(Task directions):
Please work out how many lines in the data below hold the word "scene", and state only the number.

[Extracted entries — start]

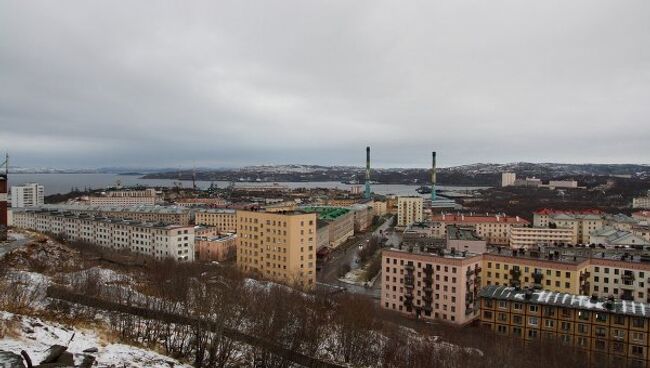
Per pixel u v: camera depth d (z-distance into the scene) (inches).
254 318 3860.7
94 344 2453.2
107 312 3494.1
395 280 6835.6
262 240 7844.5
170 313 3681.1
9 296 3147.1
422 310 6550.2
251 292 4857.3
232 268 6948.8
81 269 5177.2
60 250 6003.9
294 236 7509.8
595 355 4751.5
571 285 6250.0
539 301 5187.0
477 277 6658.5
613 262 6520.7
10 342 2087.8
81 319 3083.2
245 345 3400.6
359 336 3969.0
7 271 4126.5
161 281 5012.3
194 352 3063.5
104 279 4955.7
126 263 6889.8
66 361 1978.3
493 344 4569.4
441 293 6407.5
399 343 4163.4
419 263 6584.6
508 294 5462.6
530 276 6515.8
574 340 4987.7
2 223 5772.6
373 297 7652.6
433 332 5319.9
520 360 4114.2
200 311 3681.1
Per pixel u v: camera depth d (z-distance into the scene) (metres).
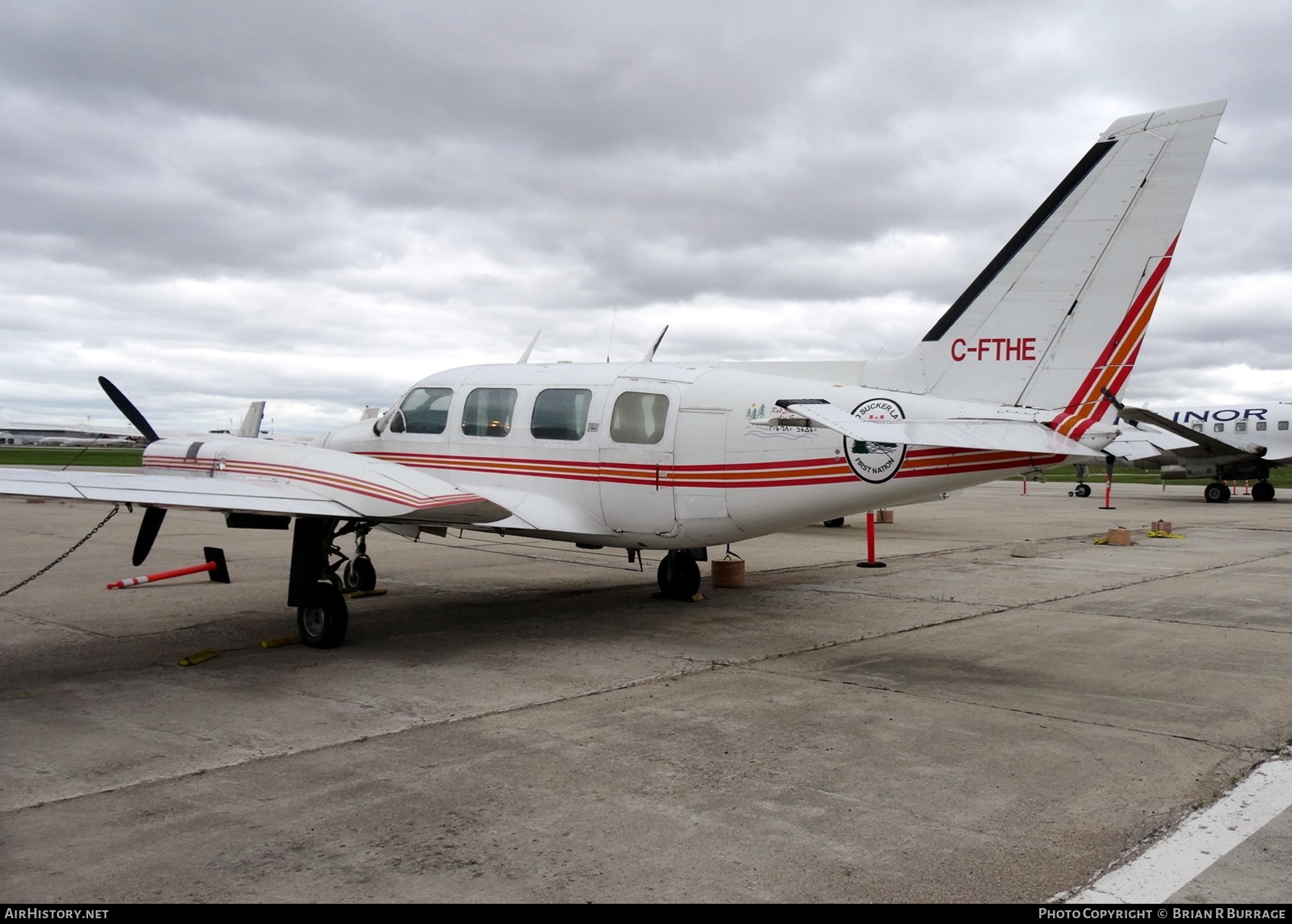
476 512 7.19
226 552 15.02
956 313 8.22
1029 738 5.28
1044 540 17.31
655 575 12.48
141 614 9.36
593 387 8.79
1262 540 17.11
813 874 3.55
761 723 5.56
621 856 3.71
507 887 3.44
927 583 11.71
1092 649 7.71
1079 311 7.77
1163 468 30.16
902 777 4.62
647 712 5.80
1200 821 4.07
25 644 7.95
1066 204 7.82
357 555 10.57
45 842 3.85
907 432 6.91
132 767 4.79
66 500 6.44
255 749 5.10
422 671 6.96
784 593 10.88
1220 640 8.06
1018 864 3.64
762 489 7.93
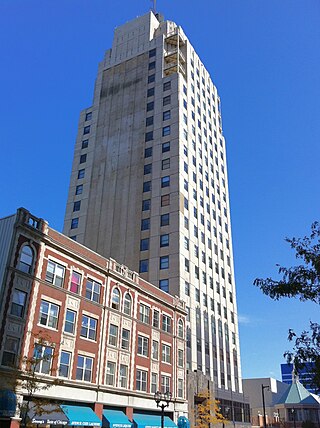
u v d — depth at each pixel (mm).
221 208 82812
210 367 61312
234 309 76125
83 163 78625
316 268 15781
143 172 70938
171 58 83125
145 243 64500
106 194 72500
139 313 44875
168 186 67125
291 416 98625
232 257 82250
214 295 69500
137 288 45094
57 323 33875
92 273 39094
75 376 34344
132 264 63812
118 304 41812
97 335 37906
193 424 50031
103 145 78125
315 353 15281
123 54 86625
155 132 73625
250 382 118000
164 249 62375
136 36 86938
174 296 53594
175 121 72312
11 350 29391
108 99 83062
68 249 36438
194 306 61469
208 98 90562
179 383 49625
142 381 42750
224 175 89188
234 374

[Extracted entries — finish]

(Answer to the exercise):
2